## Extracted entries

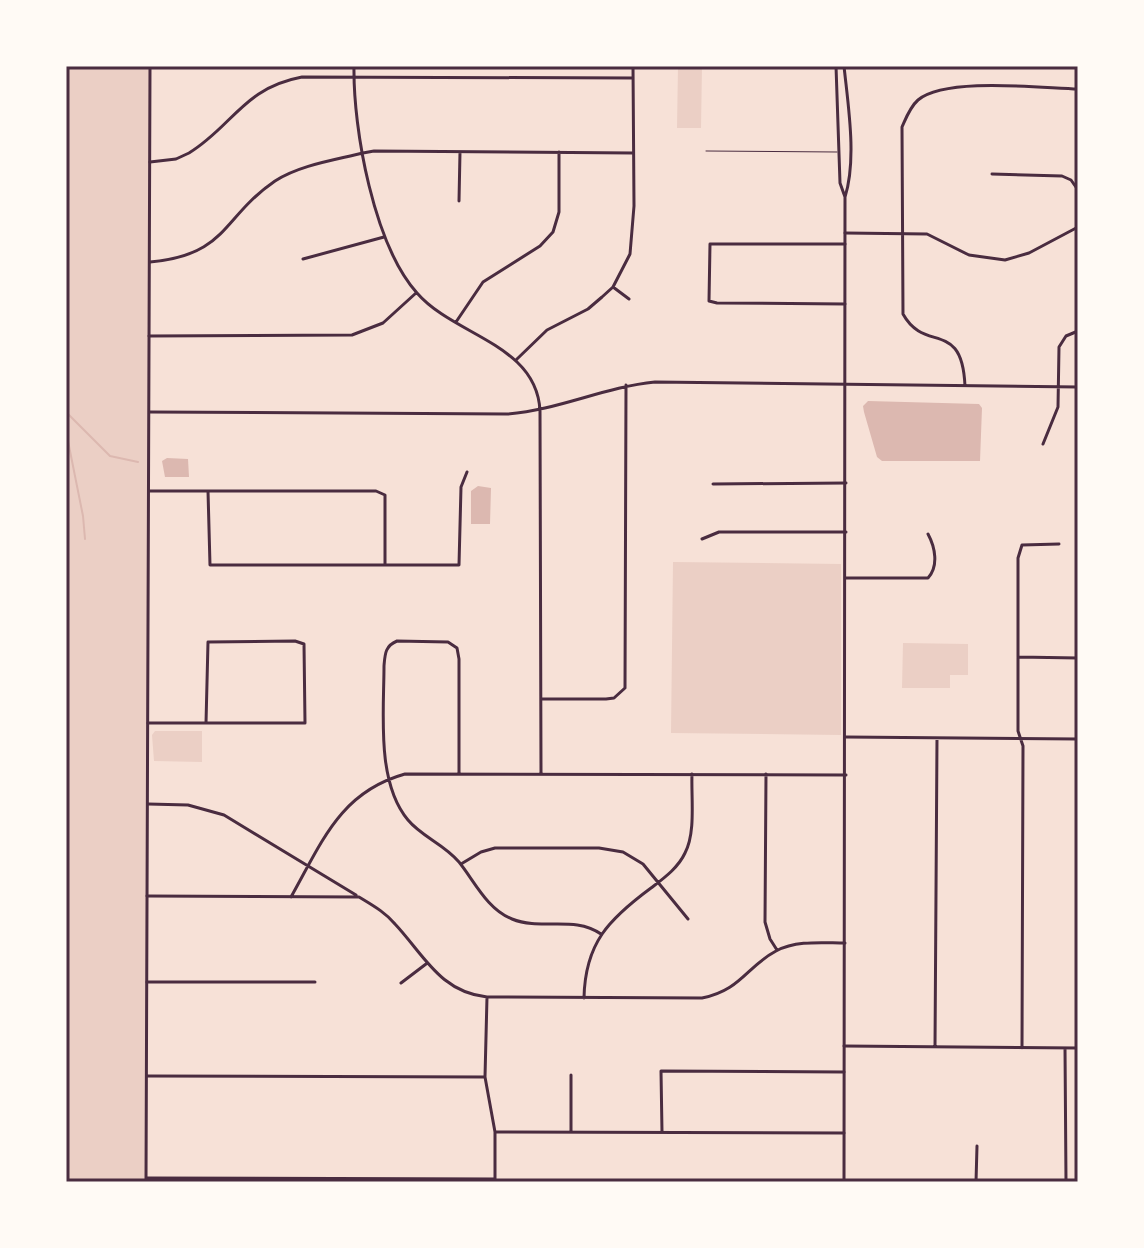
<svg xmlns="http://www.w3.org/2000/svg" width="1144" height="1248" font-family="Ubuntu,sans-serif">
<rect width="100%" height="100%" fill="#f7e1d7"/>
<!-- green -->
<path fill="#ebcfc5" d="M66 66H150L147 1182H66Z
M678 66H702L701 128H677Z
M673 562 841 564V735L671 733Z
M903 643 968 644V675H950V688H902Z
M155 731H202V762L154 761 152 735Z"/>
<!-- water -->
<path fill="#dcb8b0" d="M868 401 979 404 982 408 980 461H882L877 457 864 412 863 406Z
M167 458 188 459 189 477H165L162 461Z
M478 486 491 488 490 524H471V491Z"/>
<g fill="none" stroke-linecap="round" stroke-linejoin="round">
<!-- stream -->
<path stroke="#dcb8b0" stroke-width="2" d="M66 412 110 456 138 462
M66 431 83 516 85 539"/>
<!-- service -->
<path stroke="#4a2c40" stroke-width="1" d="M706 151 837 152"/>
<!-- minor -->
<path stroke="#4a2c40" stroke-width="3" d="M354 66C353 130 374 245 417 293 454 336 537 344 540 411L541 773
M150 162 176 159 189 153C233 126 243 88 302 77L633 78
M992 174 1062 176 1071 180 1078 190
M459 201 460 152
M845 233 927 234 969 255 1005 260 1029 253 1078 227
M845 244H710L709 301 717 303 845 304
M303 259 384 237
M150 262C228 255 221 218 275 181 300 165 335 160 363 153L374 151 633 153
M613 287 629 299
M456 322 483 282 540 246 553 232 559 212V152
M149 336 352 335 383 323 416 293
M517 359 547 330 588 309 602 297 613 287 630 254 634 206 633 66
M965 386C962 318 925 354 903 314L902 127C906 118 910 107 918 100 946 77 1040 88 1078 89
M150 412 507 414C559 410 604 387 655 382L1078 387
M1043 444 1058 407 1059 347 1066 336 1078 331
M713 484 846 483
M149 491H376L385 495V565
M208 491 210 565H459L461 487 467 472
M702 539 719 532H846
M846 578H928C939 566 935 547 928 534
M1018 657 1078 658
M625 688 626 385
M541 699H606L614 698 625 688
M148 723H305L304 644 295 641 208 642 206 723
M846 737 1078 739
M459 773V659L457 648 448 642 397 641C385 646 385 654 384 666 384 712 376 782 408 820 422 837 444 844 459 862 475 882 487 909 512 919 541 931 574 915 601 934
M766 774 765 922 770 939 777 950
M148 804 188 805 224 815 356 895
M461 864 481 852 495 848H599L623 852 643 864 688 919
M147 896 359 897C372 905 385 912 395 924 424 955 440 992 487 997L702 998C741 990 746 967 776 951 797 940 822 943 845 943
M291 897C322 842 340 792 405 774L846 775
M147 982H315
M401 983 426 964
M487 997 485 1077 495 1132V1182
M584 998C585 943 609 919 651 888 664 878 678 868 685 853 696 832 691 798 692 774
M844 1046 1078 1048
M935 1047 937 738
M1022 1048 1023 746 1018 731V558L1022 545 1059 544
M1065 1048 1066 1182
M147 1076 485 1077
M495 1132 844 1133
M571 1132V1075
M662 1132 661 1071 844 1072
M147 1178 495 1179
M976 1182 977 1146"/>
<!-- tertiary -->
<path stroke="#4a2c40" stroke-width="3" d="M836 66 840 183 845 197
M844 66C848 105 857 159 845 197L844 1182
M146 1182 150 66"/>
</g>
<!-- border -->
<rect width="1144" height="1248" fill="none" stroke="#fffaf5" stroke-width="136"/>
<rect x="68" y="68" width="1008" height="1112" fill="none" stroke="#4a2c40" stroke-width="3"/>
</svg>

## About this task
Restate the listing above word for word. Leave the images out.

## Solution to this exercise
<svg xmlns="http://www.w3.org/2000/svg" width="1144" height="1248" font-family="Ubuntu,sans-serif">
<rect width="100%" height="100%" fill="#f7e1d7"/>
<!-- green -->
<path fill="#ebcfc5" d="M66 66H150L147 1182H66Z
M678 66H702L701 128H677Z
M673 562 841 564V735L671 733Z
M903 643 968 644V675H950V688H902Z
M155 731H202V762L154 761 152 735Z"/>
<!-- water -->
<path fill="#dcb8b0" d="M868 401 979 404 982 408 980 461H882L877 457 864 412 863 406Z
M167 458 188 459 189 477H165L162 461Z
M478 486 491 488 490 524H471V491Z"/>
<g fill="none" stroke-linecap="round" stroke-linejoin="round">
<!-- stream -->
<path stroke="#dcb8b0" stroke-width="2" d="M66 412 110 456 138 462
M66 431 83 516 85 539"/>
<!-- service -->
<path stroke="#4a2c40" stroke-width="1" d="M706 151 837 152"/>
<!-- minor -->
<path stroke="#4a2c40" stroke-width="3" d="M354 66C353 130 374 245 417 293 454 336 537 344 540 411L541 773
M150 162 176 159 189 153C233 126 243 88 302 77L633 78
M992 174 1062 176 1071 180 1078 190
M459 201 460 152
M845 233 927 234 969 255 1005 260 1029 253 1078 227
M845 244H710L709 301 717 303 845 304
M303 259 384 237
M150 262C228 255 221 218 275 181 300 165 335 160 363 153L374 151 633 153
M613 287 629 299
M456 322 483 282 540 246 553 232 559 212V152
M149 336 352 335 383 323 416 293
M517 359 547 330 588 309 602 297 613 287 630 254 634 206 633 66
M965 386C962 318 925 354 903 314L902 127C906 118 910 107 918 100 946 77 1040 88 1078 89
M150 412 507 414C559 410 604 387 655 382L1078 387
M1043 444 1058 407 1059 347 1066 336 1078 331
M713 484 846 483
M149 491H376L385 495V565
M208 491 210 565H459L461 487 467 472
M702 539 719 532H846
M846 578H928C939 566 935 547 928 534
M1018 657 1078 658
M625 688 626 385
M541 699H606L614 698 625 688
M148 723H305L304 644 295 641 208 642 206 723
M846 737 1078 739
M459 773V659L457 648 448 642 397 641C385 646 385 654 384 666 384 712 376 782 408 820 422 837 444 844 459 862 475 882 487 909 512 919 541 931 574 915 601 934
M766 774 765 922 770 939 777 950
M148 804 188 805 224 815 356 895
M461 864 481 852 495 848H599L623 852 643 864 688 919
M147 896 359 897C372 905 385 912 395 924 424 955 440 992 487 997L702 998C741 990 746 967 776 951 797 940 822 943 845 943
M291 897C322 842 340 792 405 774L846 775
M147 982H315
M401 983 426 964
M487 997 485 1077 495 1132V1182
M584 998C585 943 609 919 651 888 664 878 678 868 685 853 696 832 691 798 692 774
M844 1046 1078 1048
M935 1047 937 738
M1022 1048 1023 746 1018 731V558L1022 545 1059 544
M1065 1048 1066 1182
M147 1076 485 1077
M495 1132 844 1133
M571 1132V1075
M662 1132 661 1071 844 1072
M147 1178 495 1179
M976 1182 977 1146"/>
<!-- tertiary -->
<path stroke="#4a2c40" stroke-width="3" d="M836 66 840 183 845 197
M844 66C848 105 857 159 845 197L844 1182
M146 1182 150 66"/>
</g>
<!-- border -->
<rect width="1144" height="1248" fill="none" stroke="#fffaf5" stroke-width="136"/>
<rect x="68" y="68" width="1008" height="1112" fill="none" stroke="#4a2c40" stroke-width="3"/>
</svg>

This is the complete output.